Required work
Starting at the line that holds "neck: (250, 309)", restate every line word for word up to and including the last one in the listing below, and omit all pictures.

Entries provided
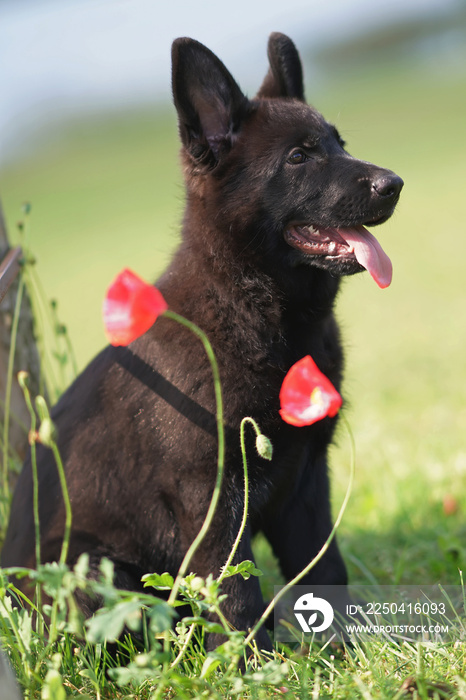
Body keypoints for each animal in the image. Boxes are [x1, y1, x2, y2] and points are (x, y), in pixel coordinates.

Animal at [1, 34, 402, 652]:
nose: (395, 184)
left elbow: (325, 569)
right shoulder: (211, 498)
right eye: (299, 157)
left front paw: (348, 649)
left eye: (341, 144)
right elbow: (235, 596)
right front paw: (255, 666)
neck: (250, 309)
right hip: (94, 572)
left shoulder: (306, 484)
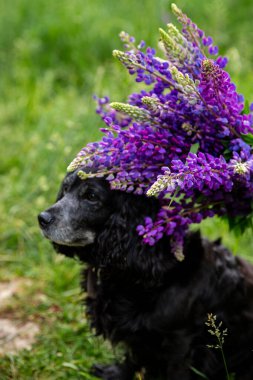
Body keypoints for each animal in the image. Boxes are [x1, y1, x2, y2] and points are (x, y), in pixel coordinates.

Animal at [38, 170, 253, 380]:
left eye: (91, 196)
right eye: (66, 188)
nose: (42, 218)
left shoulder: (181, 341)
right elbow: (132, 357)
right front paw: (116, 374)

Result of the task
neck: (250, 309)
right hip: (94, 572)
left shoulder: (306, 484)
Body keypoints for each animal in the image. Boxes are [x1, y1, x2, y2] and points are (x, y), in pixel coordinates.

Animal at [38, 170, 253, 380]:
left eye: (91, 196)
right eye: (66, 188)
nose: (42, 218)
left shoulder: (181, 341)
right elbow: (132, 357)
right front paw: (116, 374)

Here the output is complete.